╭─ PROVIDED INFORMATION

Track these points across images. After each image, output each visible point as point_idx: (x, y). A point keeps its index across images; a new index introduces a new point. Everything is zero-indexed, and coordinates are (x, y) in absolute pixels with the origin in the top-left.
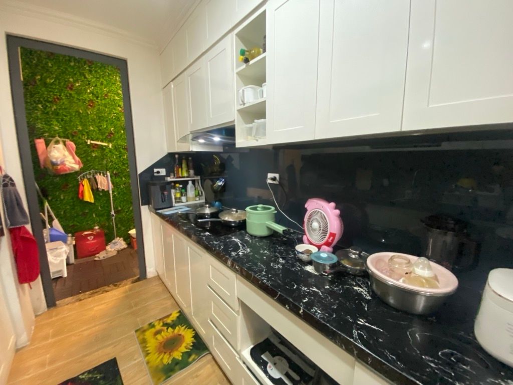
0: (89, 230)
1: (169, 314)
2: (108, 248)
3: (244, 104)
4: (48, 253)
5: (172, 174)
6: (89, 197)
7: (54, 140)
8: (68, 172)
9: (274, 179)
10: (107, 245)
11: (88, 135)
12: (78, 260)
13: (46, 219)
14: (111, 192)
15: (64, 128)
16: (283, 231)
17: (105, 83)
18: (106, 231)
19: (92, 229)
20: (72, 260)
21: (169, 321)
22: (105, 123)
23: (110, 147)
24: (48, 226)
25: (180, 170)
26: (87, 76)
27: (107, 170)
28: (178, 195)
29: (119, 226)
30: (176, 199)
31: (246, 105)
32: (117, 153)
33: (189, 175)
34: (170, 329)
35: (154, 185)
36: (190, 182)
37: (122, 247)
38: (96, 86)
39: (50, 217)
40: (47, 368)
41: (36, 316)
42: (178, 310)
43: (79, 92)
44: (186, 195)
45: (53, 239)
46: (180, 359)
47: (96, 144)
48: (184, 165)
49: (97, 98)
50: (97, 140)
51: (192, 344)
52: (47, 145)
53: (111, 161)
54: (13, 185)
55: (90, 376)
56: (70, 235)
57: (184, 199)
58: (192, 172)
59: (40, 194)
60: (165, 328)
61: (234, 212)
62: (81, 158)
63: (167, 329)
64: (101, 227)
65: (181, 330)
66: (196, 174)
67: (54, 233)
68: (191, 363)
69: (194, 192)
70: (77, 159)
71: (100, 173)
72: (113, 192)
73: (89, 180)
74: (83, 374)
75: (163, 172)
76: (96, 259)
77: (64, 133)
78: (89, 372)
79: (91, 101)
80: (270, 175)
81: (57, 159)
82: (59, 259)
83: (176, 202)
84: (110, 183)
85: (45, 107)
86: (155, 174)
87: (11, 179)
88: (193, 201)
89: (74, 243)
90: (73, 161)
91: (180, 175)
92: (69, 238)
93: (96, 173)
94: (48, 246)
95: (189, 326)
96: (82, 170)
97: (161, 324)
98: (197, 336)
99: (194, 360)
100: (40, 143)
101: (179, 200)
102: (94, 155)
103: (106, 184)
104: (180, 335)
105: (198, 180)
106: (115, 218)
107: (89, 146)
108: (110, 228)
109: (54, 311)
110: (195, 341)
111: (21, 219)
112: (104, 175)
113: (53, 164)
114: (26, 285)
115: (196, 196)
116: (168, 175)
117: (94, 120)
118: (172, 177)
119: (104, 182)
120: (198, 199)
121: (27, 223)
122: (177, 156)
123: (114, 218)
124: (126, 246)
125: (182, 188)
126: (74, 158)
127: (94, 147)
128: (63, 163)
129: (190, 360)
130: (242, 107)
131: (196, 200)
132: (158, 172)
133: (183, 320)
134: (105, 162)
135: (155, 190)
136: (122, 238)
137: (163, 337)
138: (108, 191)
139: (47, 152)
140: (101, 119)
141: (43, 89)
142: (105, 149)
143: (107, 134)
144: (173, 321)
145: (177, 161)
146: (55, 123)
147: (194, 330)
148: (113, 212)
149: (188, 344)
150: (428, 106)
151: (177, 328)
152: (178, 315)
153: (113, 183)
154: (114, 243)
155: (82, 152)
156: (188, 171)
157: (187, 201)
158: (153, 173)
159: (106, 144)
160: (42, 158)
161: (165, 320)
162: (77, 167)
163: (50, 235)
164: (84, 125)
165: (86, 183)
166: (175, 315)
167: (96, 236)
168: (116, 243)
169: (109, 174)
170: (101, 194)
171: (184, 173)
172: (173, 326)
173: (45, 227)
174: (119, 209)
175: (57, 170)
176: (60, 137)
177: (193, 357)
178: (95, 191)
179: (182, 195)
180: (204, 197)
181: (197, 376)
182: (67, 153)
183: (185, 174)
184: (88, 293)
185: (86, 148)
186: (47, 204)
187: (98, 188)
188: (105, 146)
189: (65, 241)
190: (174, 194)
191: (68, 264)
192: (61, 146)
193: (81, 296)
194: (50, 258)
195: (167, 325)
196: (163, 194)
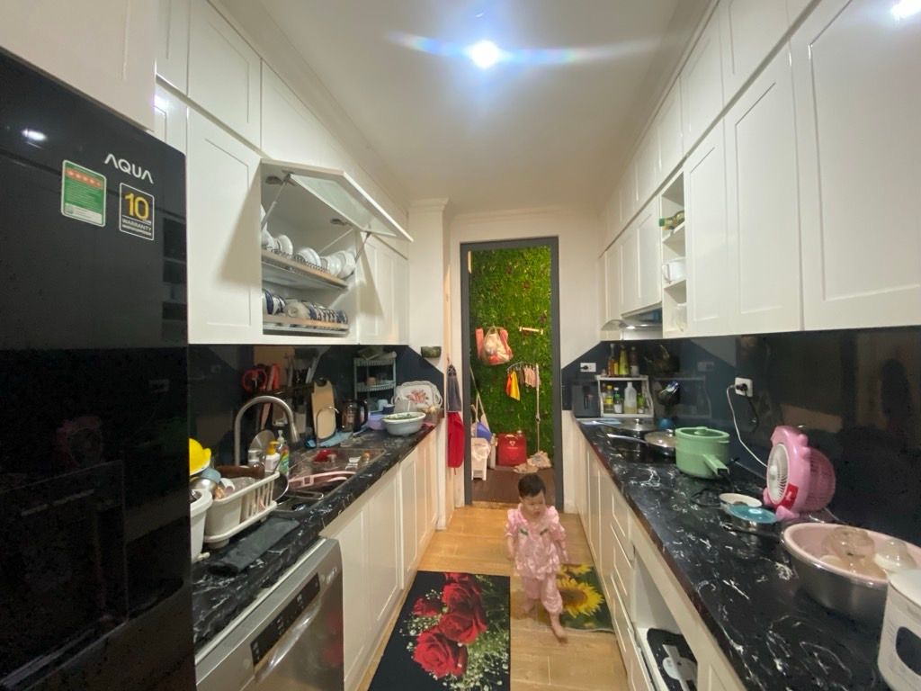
0: (512, 433)
1: (579, 563)
2: (529, 461)
3: (670, 282)
4: (473, 448)
5: (604, 371)
6: (515, 393)
7: (491, 328)
8: (499, 363)
9: (744, 387)
10: (529, 457)
11: (520, 322)
12: (499, 467)
13: (476, 411)
14: (538, 390)
15: (500, 315)
16: (719, 470)
17: (542, 257)
18: (529, 439)
19: (515, 433)
20: (493, 464)
21: (576, 571)
22: (538, 306)
23: (542, 333)
24: (477, 420)
25: (616, 365)
26: (525, 255)
27: (536, 361)
28: (610, 402)
29: (544, 436)
30: (605, 407)
31: (672, 283)
32: (548, 341)
33: (630, 372)
34: (573, 581)
35: (576, 384)
36: (630, 385)
37: (545, 466)
38: (533, 264)
39: (479, 411)
40: (454, 556)
41: (456, 508)
42: (591, 566)
43: (516, 275)
44: (622, 403)
45: (480, 434)
46: (575, 617)
47: (528, 331)
48: (623, 359)
49: (533, 277)
50: (529, 326)
51: (594, 611)
52: (485, 333)
53: (542, 351)
54: (455, 374)
55: (485, 580)
56: (494, 434)
57: (618, 408)
58: (635, 369)
59: (475, 385)
60: (568, 577)
61: (671, 435)
62: (511, 348)
63: (570, 579)
64: (524, 432)
65: (587, 589)
66: (642, 372)
67: (481, 428)
68: (584, 628)
69: (635, 400)
70: (509, 348)
71: (529, 365)
72: (540, 389)
73: (517, 372)
74: (479, 575)
75: (592, 367)
76: (515, 471)
77: (499, 320)
78: (485, 576)
79: (527, 282)
80: (739, 381)
81: (491, 348)
82: (482, 457)
83: (605, 412)
84: (538, 377)
85: (486, 295)
86: (582, 370)
87: (454, 370)
88: (634, 413)
89: (496, 444)
90: (504, 351)
91: (616, 373)
92: (493, 438)
93: (525, 365)
94: (474, 441)
95: (599, 590)
96: (512, 361)
97: (565, 570)
98: (604, 606)
99: (590, 628)
100: (480, 332)
101: (609, 409)
102: (524, 344)
103: (534, 379)
104: (584, 593)
105: (645, 381)
106: (540, 425)
107: (520, 333)
108: (534, 436)
109: (470, 509)
110: (599, 609)
111: (457, 406)
112: (532, 368)
113: (488, 355)
114: (453, 469)
115: (639, 407)
116: (599, 372)
117: (527, 303)
118: (604, 374)
119: (532, 376)
120: (641, 411)
121: (460, 410)
122: (612, 346)
123: (538, 423)
124: (549, 465)
125: (618, 392)
126: (506, 348)
127: (525, 335)
128: (495, 354)
129: (586, 625)
130: (668, 285)
131: (638, 413)
132: (586, 368)
133: (592, 578)
134: (535, 352)
135: (577, 391)
136: (546, 454)
137: (562, 584)
138: (535, 388)
139: (483, 343)
140: (534, 301)
141: (487, 278)
142: (536, 337)
143: (539, 319)
144: (580, 574)
145: (612, 352)
146: (493, 311)
147: (604, 598)
148: (538, 416)
149: (589, 607)
150: (824, 299)
151: (582, 584)
152: (589, 570)
153: (541, 379)
154: (536, 457)
155: (514, 342)
156: (628, 367)
157: (623, 412)
158: (580, 368)
159: (537, 330)
160: (479, 348)
161: (571, 568)
162: (507, 358)
163: (478, 430)
164: (518, 310)
165: (514, 375)
166: (584, 569)
167: (519, 442)
168: (539, 457)
169: (537, 367)
170: (528, 391)
171: (621, 371)
172: (579, 579)
173: (474, 421)
174: (546, 413)
175: (490, 360)
176: (496, 325)
177: (591, 624)
178: (522, 386)
179: (615, 401)
180: (652, 410)
181: (588, 646)
182: (500, 342)
183: (623, 372)
184: (500, 504)
185: (518, 336)
186: (478, 396)
187: (525, 384)
188: (536, 333)
189: (489, 440)
190: (604, 399)
191: (488, 468)
192: (495, 335)
193: (494, 504)
194: (474, 453)
195: (572, 575)
196: (586, 396)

╰─

Your answer must be the lines above from the one containing "62: (81, 158)" to the one containing "113: (53, 164)", both included, restated word for word.

62: (81, 158)
63: (167, 329)
64: (101, 227)
65: (181, 330)
66: (196, 174)
67: (54, 233)
68: (191, 363)
69: (194, 192)
70: (77, 159)
71: (100, 173)
72: (113, 192)
73: (89, 180)
74: (83, 374)
75: (163, 172)
76: (96, 259)
77: (64, 133)
78: (89, 372)
79: (91, 101)
80: (270, 175)
81: (57, 159)
82: (59, 259)
83: (176, 202)
84: (110, 183)
85: (45, 107)
86: (155, 174)
87: (11, 179)
88: (193, 201)
89: (74, 243)
90: (73, 161)
91: (180, 175)
92: (69, 238)
93: (96, 173)
94: (48, 246)
95: (189, 326)
96: (82, 170)
97: (161, 324)
98: (197, 336)
99: (194, 360)
100: (40, 143)
101: (179, 200)
102: (94, 155)
103: (106, 184)
104: (180, 335)
105: (198, 180)
106: (115, 218)
107: (89, 146)
108: (110, 228)
109: (54, 311)
110: (195, 341)
111: (21, 219)
112: (104, 175)
113: (53, 164)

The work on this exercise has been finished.